Let's do two things before we fallback to PHP. Let's make all the data input and clicking and waiting specific to the form.system-modules. I'm pretty sure that is not an issue here but it help make drupalInstallModules more robust. And let's do a little pause after pressing submit. I don;t think there is much harm in that here and if it results in it being fixed that feels acceptable.

nod_’s picture

+++ b/core/tests/Drupal/Nightwatch/Commands/drupalInstallModule.js
@@ -13,12 +13,25 @@ exports.command = function drupalInstallModule(module, callback) {
+      .click('form.system-modules input[data-drupal-selector="edit-submit"]')

don't remember why I didn't use submit form here: https://nightwatchjs.org/api/submitForm.html

alexpott’s picture

alexpott’s picture

Okay submitForm() got a sea of green - yay... triggering the tests again. If it is another sea of green I think we should proceed here.

alexpott’s picture

So 9.3.x is not failing because for some reason core/modules/toolbar/tests/src/Nightwatch/Tests/toolbarApiTest.js does not use drupalInstallModule on that branch. In fact drupalInstallModule does not exist on 9.3.x so this is all down to how #3255809: Add nightwatch tests for toolbar was committed.

This is incorrect. Still can't explain 9.3.x vs 9.4.x

alexpott’s picture

So one difference between 9.4.x and 9.3.x is that #3272727: Nightwatch's drupalModuleInstall() doesn't handle test modules or modules w underscores in machine name - but that was 7 weeks ago and I don't think this has been happening for 7 weeks.

alexpott’s picture

Anyways #36 is a sea of green after 2 goes so the problem is fixed - yay!

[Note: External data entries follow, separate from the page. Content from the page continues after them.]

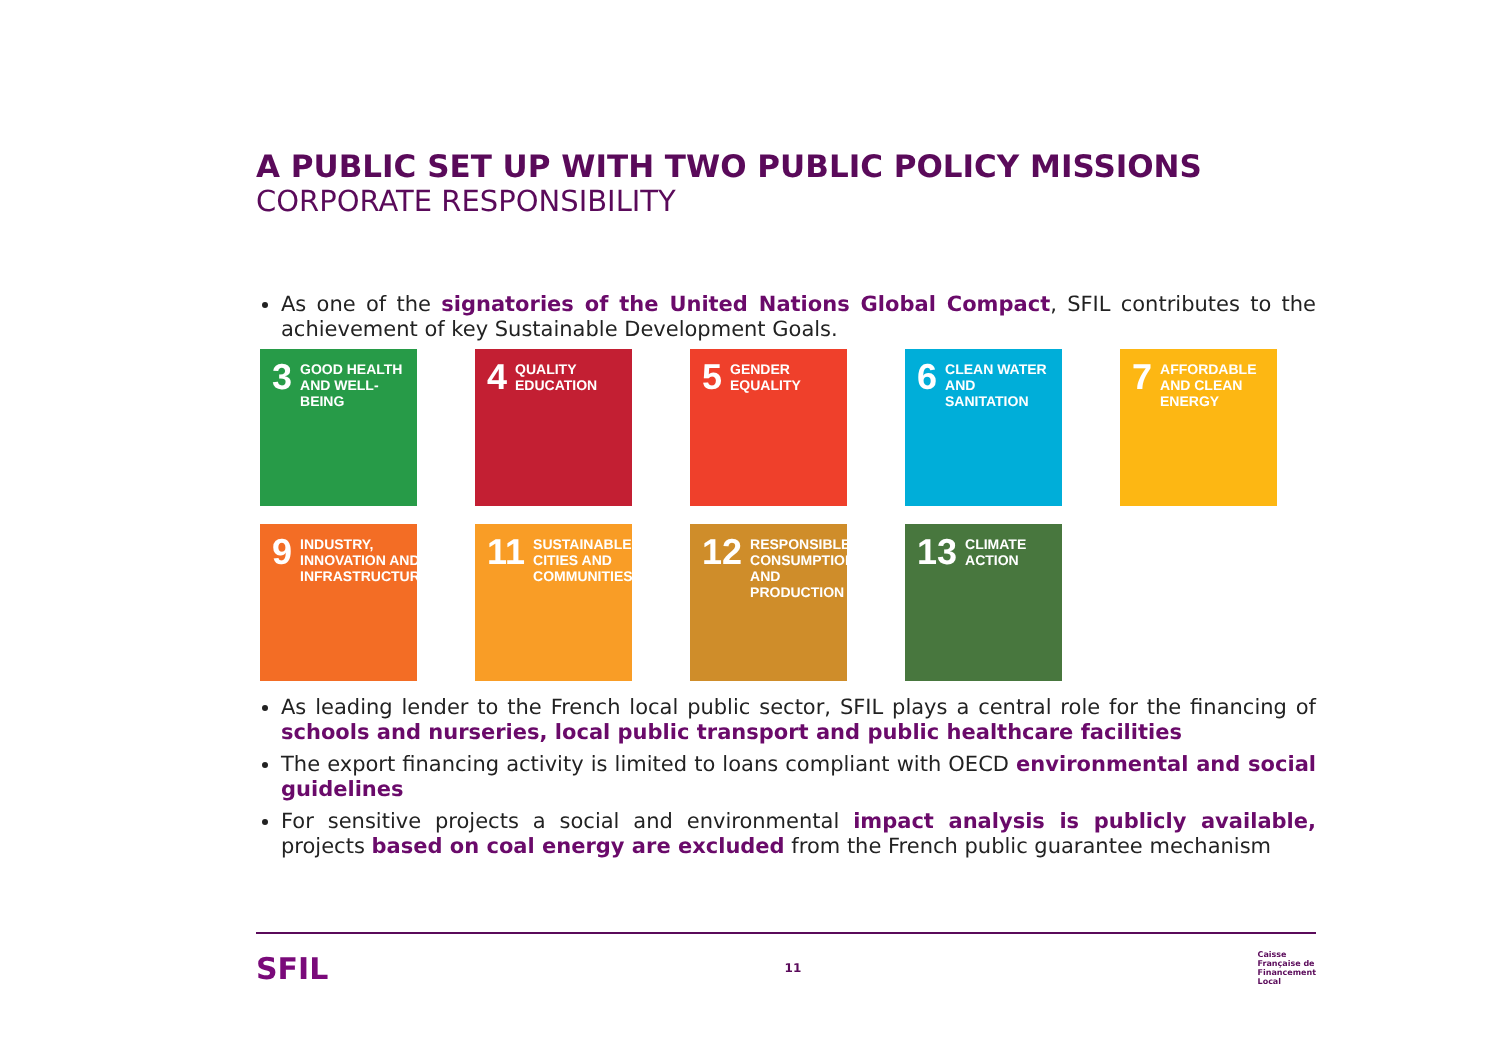A PUBLIC SET UP WITH TWO PUBLIC POLICY MISSIONS
CORPORATE RESPONSIBILITY
As one of the signatories of the United Nations Global Compact, SFIL contributes to the achievement of key Sustainable Development Goals.
3 GOOD HEALTH AND WELL-BEING
4 QUALITY EDUCATION
5 GENDER EQUALITY
6 CLEAN WATER AND SANITATION
7 AFFORDABLE AND CLEAN ENERGY
9 INDUSTRY, INNOVATION AND INFRASTRUCTURE
11 SUSTAINABLE CITIES AND COMMUNITIES
12 RESPONSIBLE CONSUMPTION AND PRODUCTION
13 CLIMATE ACTION
As leading lender to the French local public sector, SFIL plays a central role for the financing of schools and nurseries, local public transport and public healthcare facilities
The export financing activity is limited to loans compliant with OECD environmental and social guidelines
For sensitive projects a social and environmental impact analysis is publicly available, projects based on coal energy are excluded from the French public guarantee mechanism
SFIL 11 Caisse
Française de
Financement
Local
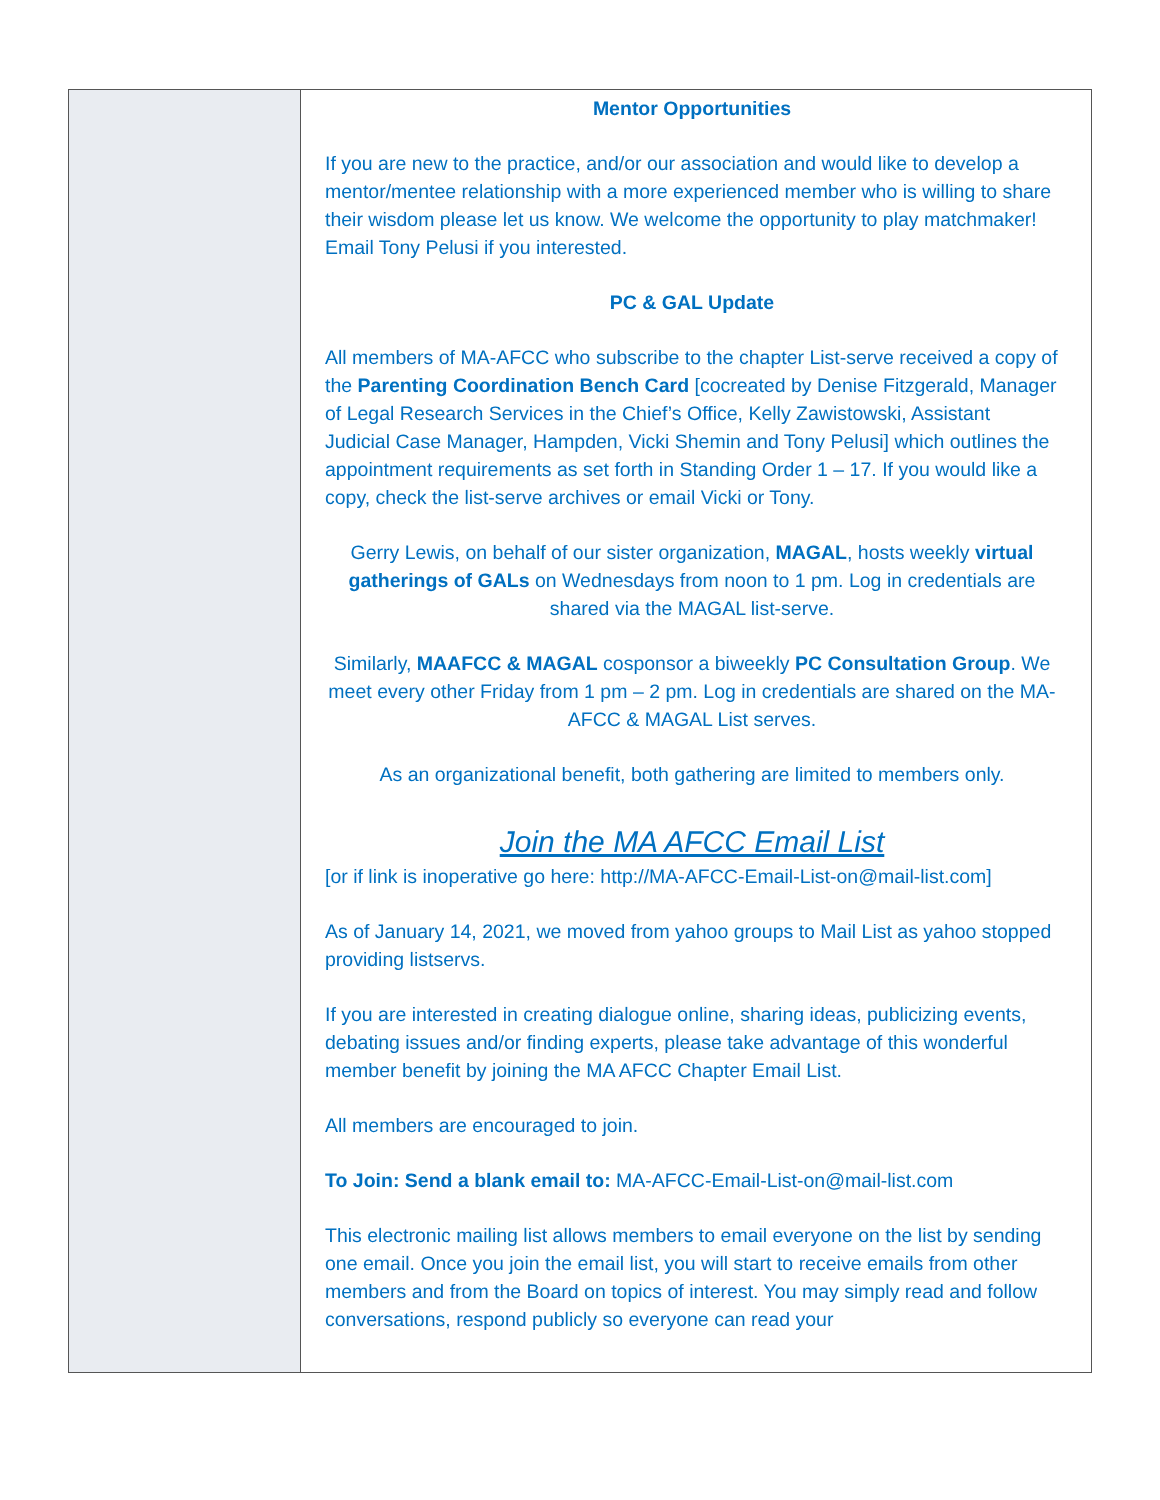Mentor Opportunities
If you are new to the practice, and/or our association and would like to develop a mentor/mentee relationship with a more experienced member who is willing to share their wisdom please let us know. We welcome the opportunity to play matchmaker! Email Tony Pelusi if you interested.
PC & GAL Update
All members of MA-AFCC who subscribe to the chapter List-serve received a copy of the Parenting Coordination Bench Card [cocreated by Denise Fitzgerald, Manager of Legal Research Services in the Chief’s Office, Kelly Zawistowski, Assistant Judicial Case Manager, Hampden, Vicki Shemin and Tony Pelusi] which outlines the appointment requirements as set forth in Standing Order 1 – 17. If you would like a copy, check the list-serve archives or email Vicki or Tony.
Gerry Lewis, on behalf of our sister organization, MAGAL, hosts weekly virtual gatherings of GALs on Wednesdays from noon to 1 pm. Log in credentials are shared via the MAGAL list-serve.
Similarly, MAAFCC & MAGAL cosponsor a biweekly PC Consultation Group. We meet every other Friday from 1 pm – 2 pm. Log in credentials are shared on the MA-AFCC & MAGAL List serves.
As an organizational benefit, both gathering are limited to members only.
Join the MA AFCC Email List
[or if link is inoperative go here: http://MA-AFCC-Email-List-on@mail-list.com]
As of January 14, 2021, we moved from yahoo groups to Mail List as yahoo stopped providing listservs.
If you are interested in creating dialogue online, sharing ideas, publicizing events, debating issues and/or finding experts, please take advantage of this wonderful member benefit by joining the MA AFCC Chapter Email List.
All members are encouraged to join.
To Join: Send a blank email to: MA-AFCC-Email-List-on@mail-list.com
This electronic mailing list allows members to email everyone on the list by sending one email. Once you join the email list, you will start to receive emails from other members and from the Board on topics of interest. You may simply read and follow conversations, respond publicly so everyone can read your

+++ b/core/tests/Drupal/Nightwatch/Commands/drupalInstallModule.js
@@ -13,12 +13,35 @@ exports.command = function drupalInstallModule(module, callback) {
+      .click(`form.system-modules [name="modules[${module}][enable]"]`)
+      .submitForm('form.system-modules')
+      // Ensure module enabling has a chance to start before asserting that it
+      // is finished.
+      // .pause(50)
+      // Wait for the checkbox for the module to be disabled as a sign that the
+      // module has been enabled.
+      .waitForElementPresent(
+        `form.system-modules [name="modules[${module}][enable]"]:disabled`,

So the fix seems to be changing to submitForm() and making the wait something actually specific that has changed due to enabling a module.

Here's a patch the has just the necessary stuff to fix this.

Wim Leers’s picture

Status: Needs review » Reviewed & tested by the community

I'm in awe of this epic showcase of "oh but if you really know what you're doing, it is possible to debug Nightwatch tests on DrupalCI" that we got served here. 🤯

Next time I need to do something like this I'm gonna google "nightwatch drupal module install alexpott" 😁

I kind of want to uncredit everyone except @alexpott on this one because he's basically come in and saved the day release.

nod_’s picture

Rtbc+1

  • catch committed d69212e on 10.0.x
    Issue #3281863 by alexpott, Wim Leers, nod_, hestenet, xjm, huzooka,...
  • catch committed 9b82c5c on 9.4.x
    Issue #3281863 by alexpott, Wim Leers, nod_, hestenet, xjm, huzooka,...
  • catch committed cc55493 on 9.5.x
    Issue #3281863 by alexpott, Wim Leers, nod_, hestenet, xjm, huzooka,...
catch’s picture

Status: Reviewed & tested by the community » Fixed

Committed/pushed to 10.0.x, cherry-picked to 9.5.x and 9.4.x, thanks!

Status: Fixed » Closed (fixed)

Automatically closed - issue fixed for 2 weeks with no activity.